▶ [REQUEST]: Your answer should be every line of the entries that has the string "Kedua" in it.

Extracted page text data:
┏━━
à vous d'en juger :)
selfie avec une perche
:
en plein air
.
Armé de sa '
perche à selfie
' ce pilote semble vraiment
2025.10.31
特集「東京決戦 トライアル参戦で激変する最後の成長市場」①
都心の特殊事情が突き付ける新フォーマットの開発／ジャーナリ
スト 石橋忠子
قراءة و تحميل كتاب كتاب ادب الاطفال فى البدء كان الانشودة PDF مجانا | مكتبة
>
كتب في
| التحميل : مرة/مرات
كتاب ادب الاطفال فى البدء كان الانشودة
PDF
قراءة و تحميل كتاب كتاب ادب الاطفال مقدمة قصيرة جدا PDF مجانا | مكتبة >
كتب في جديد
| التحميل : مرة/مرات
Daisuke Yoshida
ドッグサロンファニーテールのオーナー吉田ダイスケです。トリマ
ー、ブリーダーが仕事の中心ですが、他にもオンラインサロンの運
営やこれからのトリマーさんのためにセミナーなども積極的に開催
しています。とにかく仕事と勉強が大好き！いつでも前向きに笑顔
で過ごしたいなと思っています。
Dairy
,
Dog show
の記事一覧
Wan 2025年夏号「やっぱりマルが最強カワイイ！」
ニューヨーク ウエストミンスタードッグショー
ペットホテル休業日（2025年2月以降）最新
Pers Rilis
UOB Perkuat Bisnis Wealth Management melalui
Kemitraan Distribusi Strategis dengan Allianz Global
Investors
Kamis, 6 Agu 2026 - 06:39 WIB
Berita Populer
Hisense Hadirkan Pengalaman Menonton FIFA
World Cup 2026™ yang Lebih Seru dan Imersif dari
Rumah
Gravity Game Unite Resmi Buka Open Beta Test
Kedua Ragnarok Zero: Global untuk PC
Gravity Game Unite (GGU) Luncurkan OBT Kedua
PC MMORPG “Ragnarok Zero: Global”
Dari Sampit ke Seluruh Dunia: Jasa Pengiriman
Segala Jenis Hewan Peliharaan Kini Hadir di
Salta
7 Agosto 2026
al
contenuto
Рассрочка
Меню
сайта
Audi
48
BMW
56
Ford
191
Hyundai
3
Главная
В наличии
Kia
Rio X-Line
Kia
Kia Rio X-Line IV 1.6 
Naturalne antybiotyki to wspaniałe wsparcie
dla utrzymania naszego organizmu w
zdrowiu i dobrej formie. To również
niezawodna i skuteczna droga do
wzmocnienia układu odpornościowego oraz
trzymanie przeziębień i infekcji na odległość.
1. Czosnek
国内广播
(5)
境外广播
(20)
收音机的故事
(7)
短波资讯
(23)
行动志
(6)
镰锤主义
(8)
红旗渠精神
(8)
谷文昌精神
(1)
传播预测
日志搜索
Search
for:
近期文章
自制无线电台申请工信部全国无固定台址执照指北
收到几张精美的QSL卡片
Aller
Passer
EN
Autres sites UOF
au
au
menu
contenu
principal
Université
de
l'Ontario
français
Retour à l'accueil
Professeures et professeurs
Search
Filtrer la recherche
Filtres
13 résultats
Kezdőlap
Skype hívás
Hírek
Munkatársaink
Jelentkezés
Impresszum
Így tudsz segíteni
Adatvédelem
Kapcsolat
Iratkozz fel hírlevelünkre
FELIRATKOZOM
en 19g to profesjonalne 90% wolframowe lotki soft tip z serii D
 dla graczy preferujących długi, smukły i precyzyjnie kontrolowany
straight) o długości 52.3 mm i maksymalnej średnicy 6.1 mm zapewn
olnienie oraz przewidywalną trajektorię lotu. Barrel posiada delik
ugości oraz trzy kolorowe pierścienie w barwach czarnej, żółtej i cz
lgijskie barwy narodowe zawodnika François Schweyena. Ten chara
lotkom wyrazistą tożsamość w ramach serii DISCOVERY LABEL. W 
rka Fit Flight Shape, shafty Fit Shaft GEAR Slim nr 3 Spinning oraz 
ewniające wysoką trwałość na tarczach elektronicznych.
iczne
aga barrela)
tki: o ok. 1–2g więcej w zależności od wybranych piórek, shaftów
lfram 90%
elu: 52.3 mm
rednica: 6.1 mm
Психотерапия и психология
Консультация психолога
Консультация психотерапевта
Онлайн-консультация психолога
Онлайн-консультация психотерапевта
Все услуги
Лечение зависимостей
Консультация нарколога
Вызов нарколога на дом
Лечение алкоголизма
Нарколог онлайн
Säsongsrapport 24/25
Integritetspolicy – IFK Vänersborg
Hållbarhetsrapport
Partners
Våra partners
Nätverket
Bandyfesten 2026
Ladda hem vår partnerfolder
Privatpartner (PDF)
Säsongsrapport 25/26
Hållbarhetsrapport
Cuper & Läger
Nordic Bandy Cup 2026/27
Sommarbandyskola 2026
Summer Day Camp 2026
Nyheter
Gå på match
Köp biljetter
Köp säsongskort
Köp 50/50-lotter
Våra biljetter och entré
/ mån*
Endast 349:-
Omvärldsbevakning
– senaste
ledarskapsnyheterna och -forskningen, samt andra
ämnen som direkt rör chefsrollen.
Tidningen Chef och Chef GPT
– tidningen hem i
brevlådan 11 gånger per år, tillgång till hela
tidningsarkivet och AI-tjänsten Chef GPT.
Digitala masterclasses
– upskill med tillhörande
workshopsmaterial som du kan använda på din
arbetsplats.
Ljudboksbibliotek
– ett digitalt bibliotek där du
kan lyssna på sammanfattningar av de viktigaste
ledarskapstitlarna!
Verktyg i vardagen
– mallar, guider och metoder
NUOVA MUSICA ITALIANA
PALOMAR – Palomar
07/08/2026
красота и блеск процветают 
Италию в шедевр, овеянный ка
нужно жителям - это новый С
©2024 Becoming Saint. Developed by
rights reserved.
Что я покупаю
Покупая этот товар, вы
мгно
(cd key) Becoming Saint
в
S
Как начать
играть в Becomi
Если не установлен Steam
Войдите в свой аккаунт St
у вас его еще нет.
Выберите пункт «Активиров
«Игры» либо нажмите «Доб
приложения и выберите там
┗━━
▶ [RESPONSE FOR THIS EXERCISE]:
Kedua Ragnarok Zero: Global untuk PC
Gravity Game Unite (GGU) Luncurkan OBT Kedua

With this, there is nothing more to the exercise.